• TASK REQUIREMENTS:
Could you restate all of the records below exactly, with the pictures left out?

• EXTRACTED RECORDS:
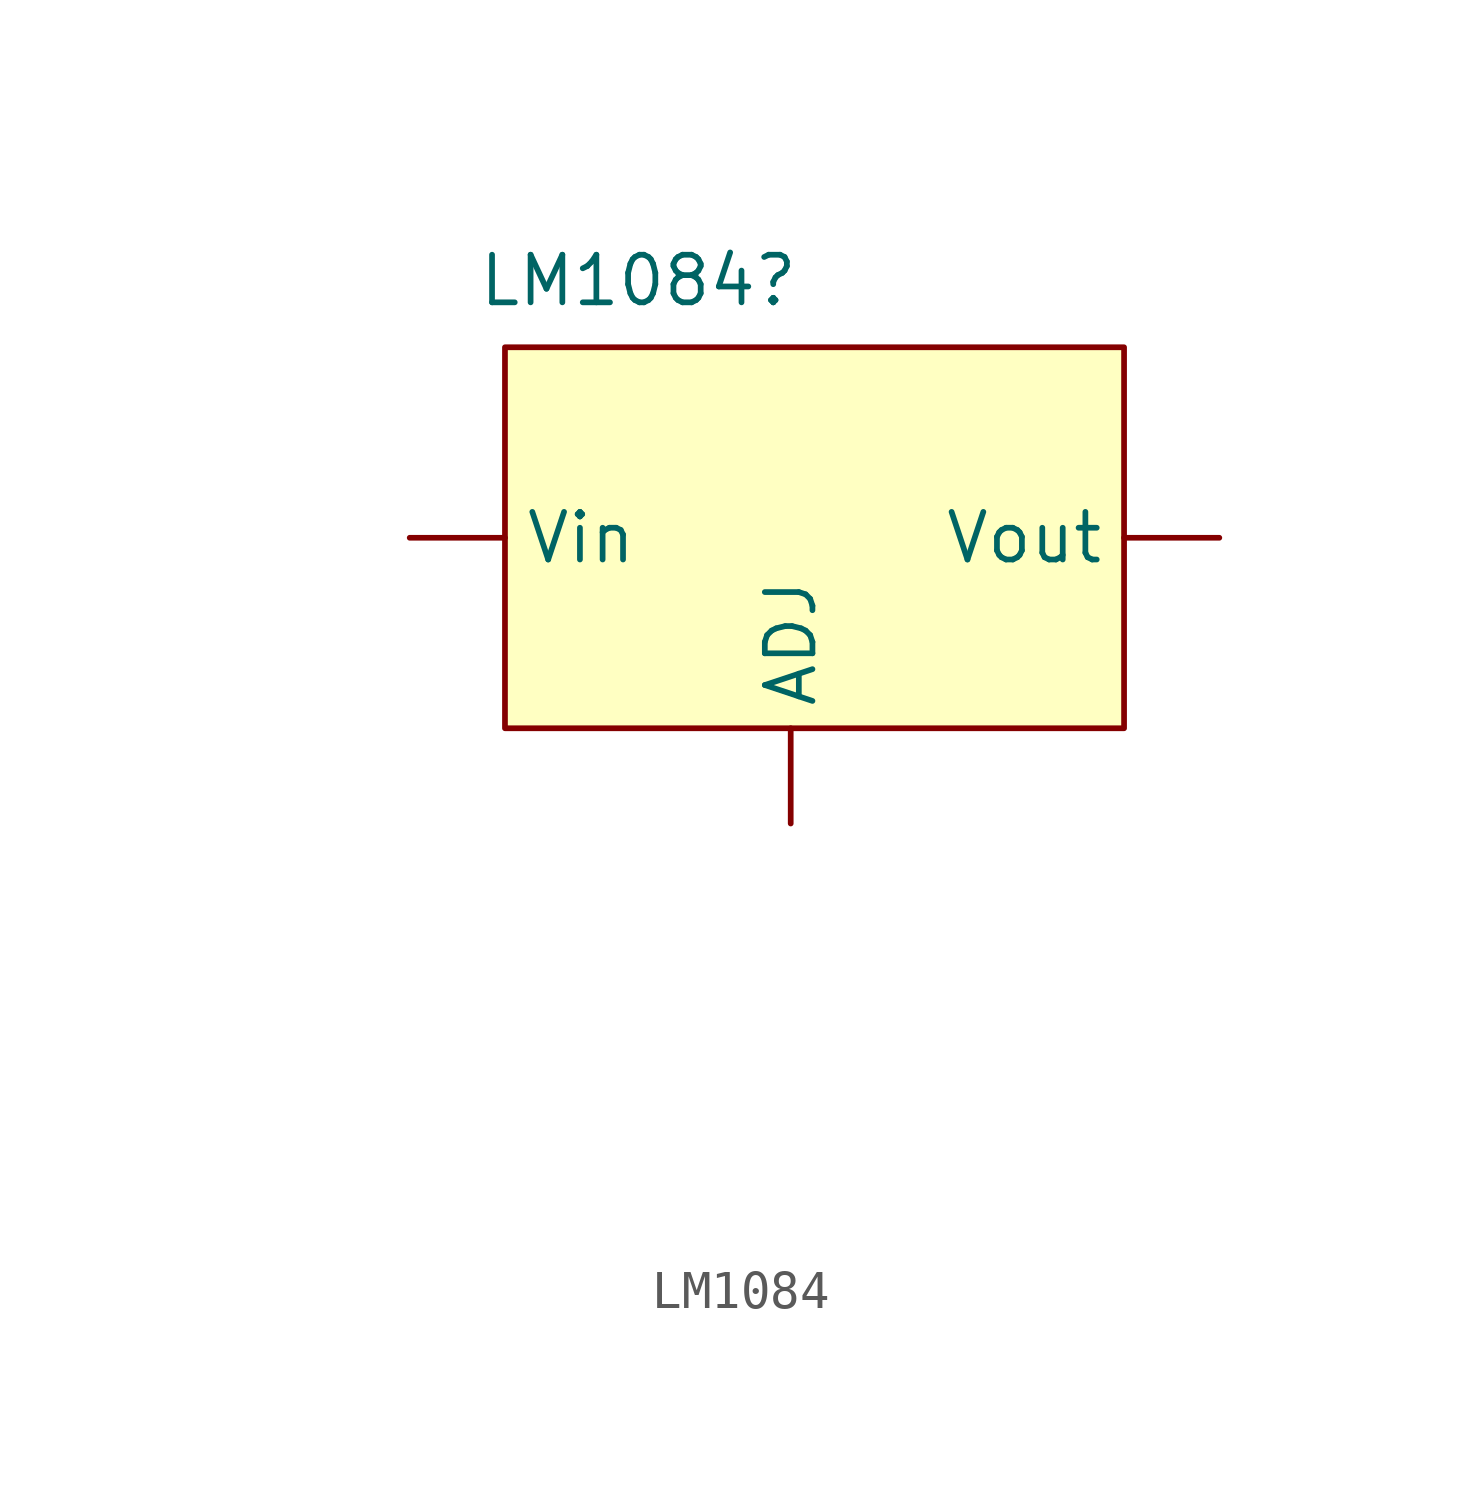
<source format=kicad_sym>
(kicad_symbol_lib
  (version 20231120)
  (generator "kicad_symbol_editor")
  (generator_version "8.0")
  (symbol "LM1084"
    (property "Reference" "LM1084"
      (at -4.064 11.938 0)
      (effects (font (size 1.27 1.27))))
    (property "Value" ""
      (at -14.224 -11.43 0)
      (effects (font (size 1.27 1.27))))
    (symbol "LM1084_1_1"
      (rectangle (start -7.62 10.16) (end 8.89 0) (stroke (width 0) (type default)) (fill (type background)))
      (pin input line (at 0 -2.54 90) (length 2.54) (name "ADJ" (effects (font (size 1.27 1.27)))) (number "" (effects (font (size 1.27 1.27)))))
      (pin power_in line (at -10.16 5.08 0) (length 2.54) (name "Vin" (effects (font (size 1.27 1.27)))) (number "" (effects (font (size 1.27 1.27)))))
      (pin power_out line (at 11.43 5.08 180) (length 2.54) (name "Vout" (effects (font (size 1.27 1.27)))) (number "" (effects (font (size 1.27 1.27))))))))
</source>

• SOLVED PROBLEM:
<source format=kicad_sym>
(kicad_symbol_lib
  (version 20231120)
  (generator "kicad_symbol_editor")
  (generator_version "8.0")
  (symbol "LM1084"
    (property "Reference" "LM1084"
      (at -4.064 11.938 0)
      (effects (font (size 1.27 1.27))))
    (property "Value" ""
      (at -14.224 -11.43 0)
      (effects (font (size 1.27 1.27))))
    (symbol "LM1084_1_1"
      (rectangle (start -7.62 10.16) (end 8.89 0) (stroke (width 0) (type default)) (fill (type background)))
      (pin input line (at 0 -2.54 90) (length 2.54) (name "ADJ" (effects (font (size 1.27 1.27)))) (number "" (effects (font (size 1.27 1.27)))))
      (pin power_in line (at -10.16 5.08 0) (length 2.54) (name "Vin" (effects (font (size 1.27 1.27)))) (number "" (effects (font (size 1.27 1.27)))))
      (pin power_out line (at 11.43 5.08 180) (length 2.54) (name "Vout" (effects (font (size 1.27 1.27)))) (number "" (effects (font (size 1.27 1.27))))))))
</source>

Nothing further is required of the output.